[Start of Attachment]

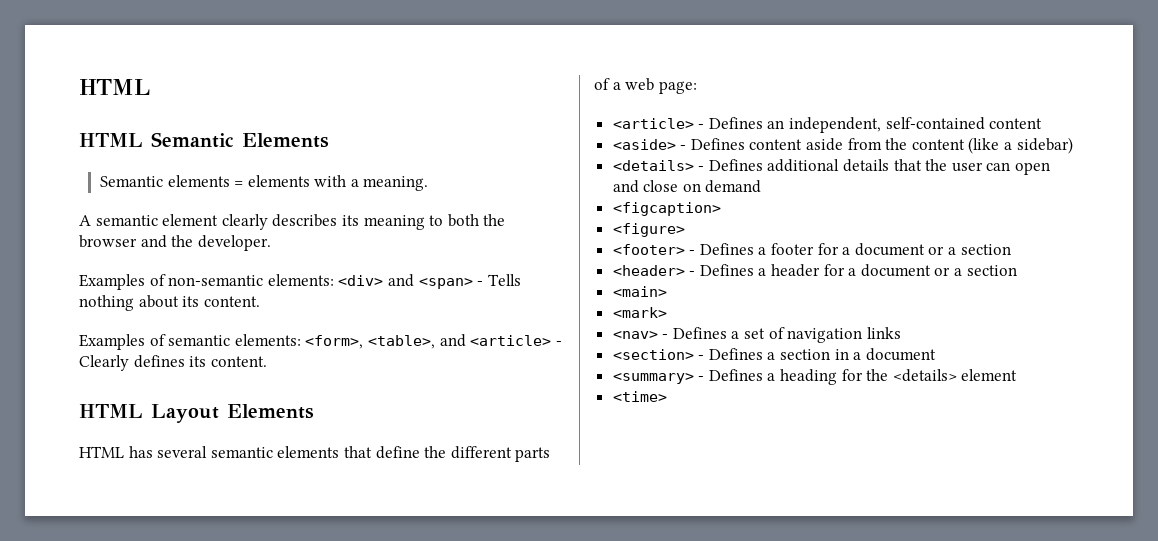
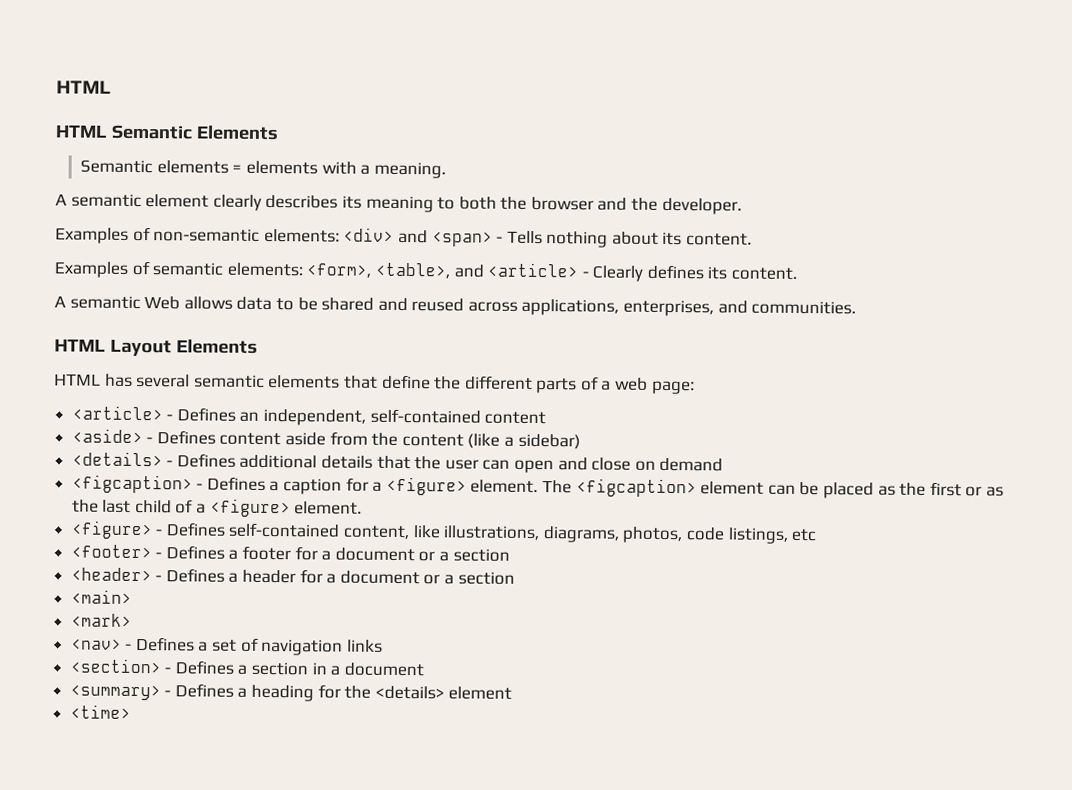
(267, 361) none -> [54,295,857,317] // A semantic Web allows data to be shared and reused across applications, enterprises, and communities.
[612,223,685,237] // <figure> -> [196,476,1004,499] [71,498,363,518] [70,520,818,544] - Defines a caption for a <figure> element. The <figcaption> element can be placed as the first or as the last child of a <figure> element. // <figure> - Defines self-contained content, like illustrations, diagrams, photos, code listings, etc

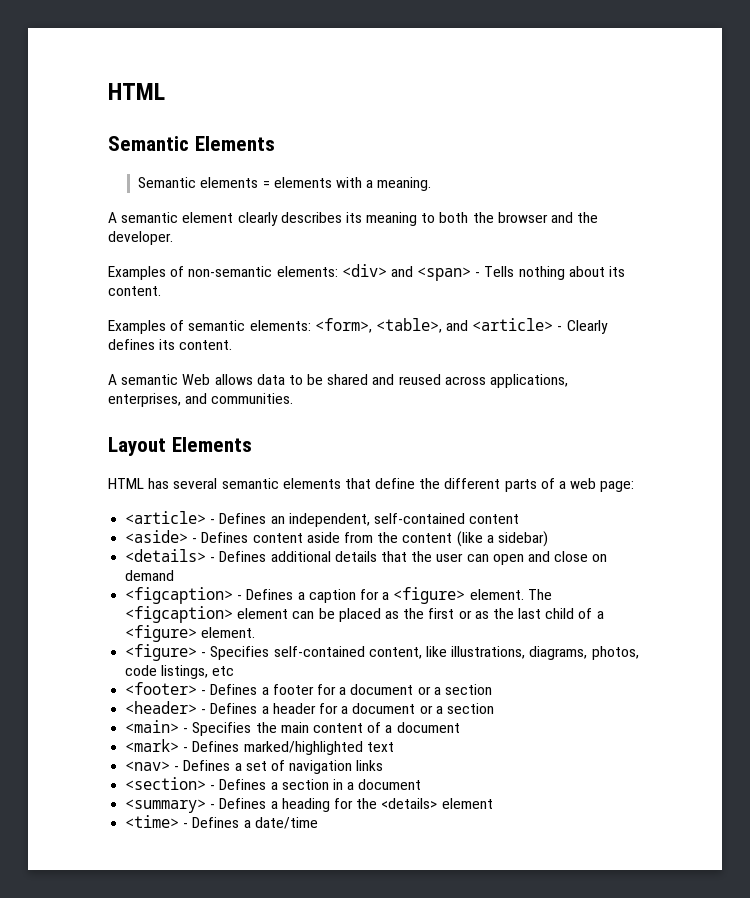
[55,125,108,138] HTML -> (165, 91) none
[54,339,106,352] HTML -> (294, 398) none
[165,522,226,537] Defines -> [210,646,270,660] Specifies
[70,613,132,627] // <mark> -> [183,722,460,736] [125,739,394,755] - Specifies the main content of a document // <mark> - Defines marked/highlighted text
(131, 711) none -> [183,817,318,829] - Defines a date/time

[End of Attachment]

* Aim of the exercise
A verbatim retyping of the listing, without any pictures, is the expected answer.

* Written answer
(267, 361) none -> [54,295,857,317] // A semantic Web allows data to be shared and reused across applications, enterprises, and communities.
[612,223,685,237] // <figure> -> [196,476,1004,499] [71,498,363,518] [70,520,818,544] - Defines a caption for a <figure> element. The <figcaption> element can be placed as the first or as the last child of a <figure> element. // <figure> - Defines self-contained content, like illustrations, diagrams, photos, code listings, etc

[55,125,108,138] HTML -> (165, 91) none
[54,339,106,352] HTML -> (294, 398) none
[165,522,226,537] Defines -> [210,646,270,660] Specifies
[70,613,132,627] // <mark> -> [183,722,460,736] [125,739,394,755] - Specifies the main content of a document // <mark> - Defines marked/highlighted text
(131, 711) none -> [183,817,318,829] - Defines a date/time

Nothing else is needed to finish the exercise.